[Source data]
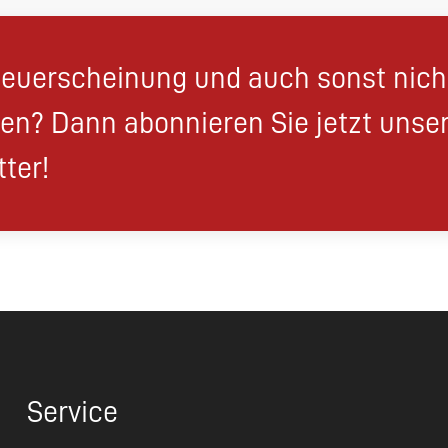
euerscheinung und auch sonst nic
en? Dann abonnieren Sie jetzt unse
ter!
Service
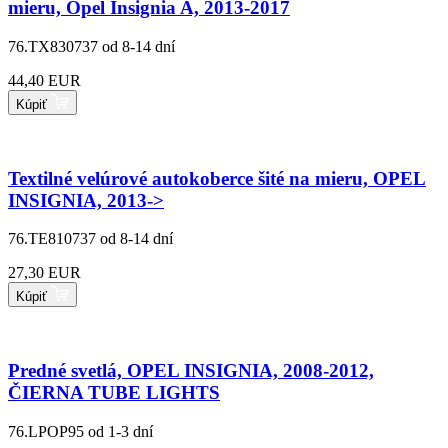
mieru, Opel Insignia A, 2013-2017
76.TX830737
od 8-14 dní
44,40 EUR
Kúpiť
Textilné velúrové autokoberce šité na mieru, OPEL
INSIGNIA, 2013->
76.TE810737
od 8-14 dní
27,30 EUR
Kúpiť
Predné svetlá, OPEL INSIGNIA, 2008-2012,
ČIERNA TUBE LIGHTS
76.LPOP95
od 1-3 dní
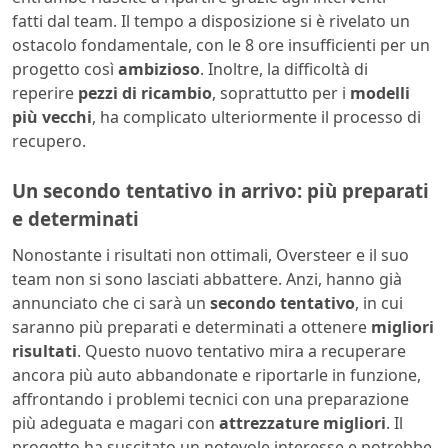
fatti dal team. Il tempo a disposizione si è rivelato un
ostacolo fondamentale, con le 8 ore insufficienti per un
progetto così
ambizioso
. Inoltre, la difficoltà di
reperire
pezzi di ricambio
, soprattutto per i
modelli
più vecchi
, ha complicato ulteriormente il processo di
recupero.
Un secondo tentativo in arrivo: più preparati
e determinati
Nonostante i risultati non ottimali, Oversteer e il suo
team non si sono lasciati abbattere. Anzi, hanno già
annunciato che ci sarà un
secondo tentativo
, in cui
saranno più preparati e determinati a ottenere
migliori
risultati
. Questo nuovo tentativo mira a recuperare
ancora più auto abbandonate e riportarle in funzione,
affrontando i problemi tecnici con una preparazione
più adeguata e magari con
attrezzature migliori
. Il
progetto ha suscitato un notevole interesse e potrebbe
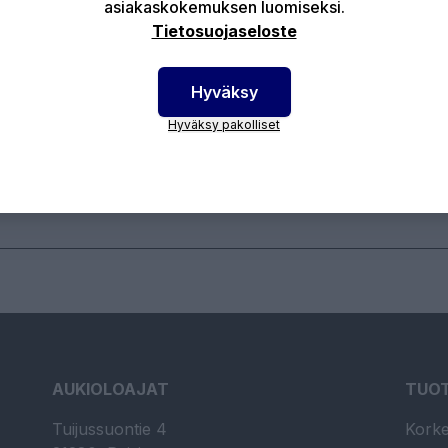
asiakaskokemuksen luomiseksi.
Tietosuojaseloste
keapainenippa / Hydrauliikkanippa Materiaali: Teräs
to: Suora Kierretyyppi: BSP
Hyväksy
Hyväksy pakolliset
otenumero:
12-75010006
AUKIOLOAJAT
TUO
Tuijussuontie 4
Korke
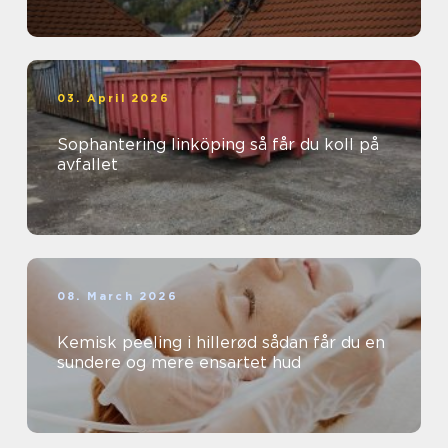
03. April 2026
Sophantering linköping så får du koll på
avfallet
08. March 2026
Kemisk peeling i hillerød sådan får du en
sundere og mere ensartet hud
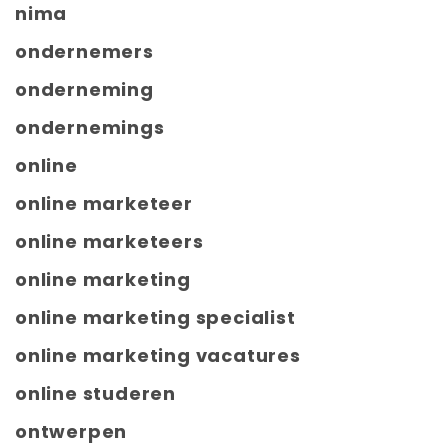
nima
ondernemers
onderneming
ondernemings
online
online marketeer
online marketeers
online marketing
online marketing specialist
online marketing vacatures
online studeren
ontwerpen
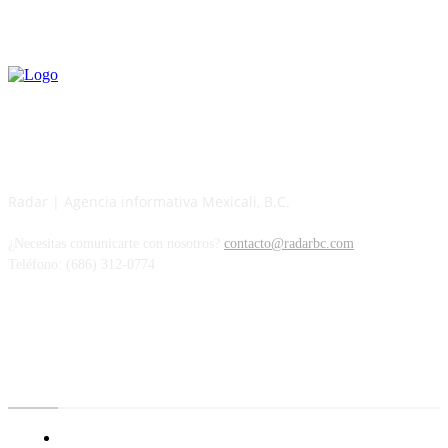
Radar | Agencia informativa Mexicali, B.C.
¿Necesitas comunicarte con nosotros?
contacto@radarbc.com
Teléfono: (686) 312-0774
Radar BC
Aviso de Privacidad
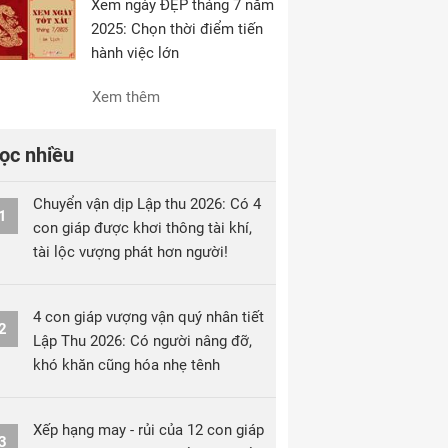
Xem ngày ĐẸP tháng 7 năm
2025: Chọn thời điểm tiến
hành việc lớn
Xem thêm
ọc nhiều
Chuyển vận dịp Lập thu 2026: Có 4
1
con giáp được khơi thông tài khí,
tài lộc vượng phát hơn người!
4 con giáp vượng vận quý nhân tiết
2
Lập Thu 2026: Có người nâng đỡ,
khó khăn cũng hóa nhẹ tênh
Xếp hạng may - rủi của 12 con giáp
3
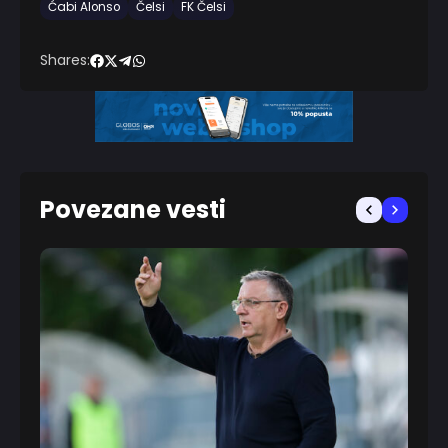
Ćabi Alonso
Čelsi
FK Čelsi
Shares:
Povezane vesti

# PROBLEM TO WORK ON
Print every line of the records above verbatim, in their original order, and omit the pictures.

# YOUR SOLUTION
euerscheinung und auch sonst nic
en? Dann abonnieren Sie jetzt unse
ter!
Service
mieru, Opel Insignia A, 2013-2017
76.TX830737
od 8-14 dní
44,40 EUR
Kúpiť
Textilné velúrové autokoberce šité na mieru, OPEL
INSIGNIA, 2013->
76.TE810737
od 8-14 dní
27,30 EUR
Kúpiť
Predné svetlá, OPEL INSIGNIA, 2008-2012,
ČIERNA TUBE LIGHTS
76.LPOP95
od 1-3 dní
fatti dal team. Il tempo a disposizione si è rivelato un
ostacolo fondamentale, con le 8 ore insufficienti per un
progetto così
ambizioso
. Inoltre, la difficoltà di
reperire
pezzi di ricambio
, soprattutto per i
modelli
più vecchi
, ha complicato ulteriormente il processo di
recupero.
Un secondo tentativo in arrivo: più preparati
e determinati
Nonostante i risultati non ottimali, Oversteer e il suo
team non si sono lasciati abbattere. Anzi, hanno già
annunciato che ci sarà un
secondo tentativo
, in cui
saranno più preparati e determinati a ottenere
migliori
risultati
. Questo nuovo tentativo mira a recuperare
ancora più auto abbandonate e riportarle in funzione,
affrontando i problemi tecnici con una preparazione
più adeguata e magari con
attrezzature migliori
. Il
progetto ha suscitato un notevole interesse e potrebbe
asiakaskokemuksen luomiseksi.
Tietosuojaseloste
keapainenippa / Hydrauliikkanippa Materiaali: Teräs
to: Suora Kierretyyppi: BSP
Hyväksy
Hyväksy pakolliset
otenumero:
12-75010006
AUKIOLOAJAT
TUO
Tuijussuontie 4
Korke
03. April 2026
Sophantering linköping så får du koll på
avfallet
08. March 2026
Kemisk peeling i hillerød sådan får du en
sundere og mere ensartet hud
nima
ondernemers
onderneming
ondernemings
online
online marketeer
online marketeers
online marketing
online marketing specialist
online marketing vacatures
online studeren
ontwerpen
Radar | Agencia informativa Mexicali, B.C.
¿Necesitas comunicarte con nosotros?
contacto@radarbc.com
Teléfono: (686) 312-0774
Radar BC
Aviso de Privacidad
Xem ngày ĐẸP tháng 7 năm
2025: Chọn thời điểm tiến
hành việc lớn
Xem thêm
ọc nhiều
Chuyển vận dịp Lập thu 2026: Có 4
1
con giáp được khơi thông tài khí,
tài lộc vượng phát hơn người!
4 con giáp vượng vận quý nhân tiết
2
Lập Thu 2026: Có người nâng đỡ,
khó khăn cũng hóa nhẹ tênh
Xếp hạng may - rủi của 12 con giáp
3
Ćabi Alonso
Čelsi
FK Čelsi
Shares:
Povezane vesti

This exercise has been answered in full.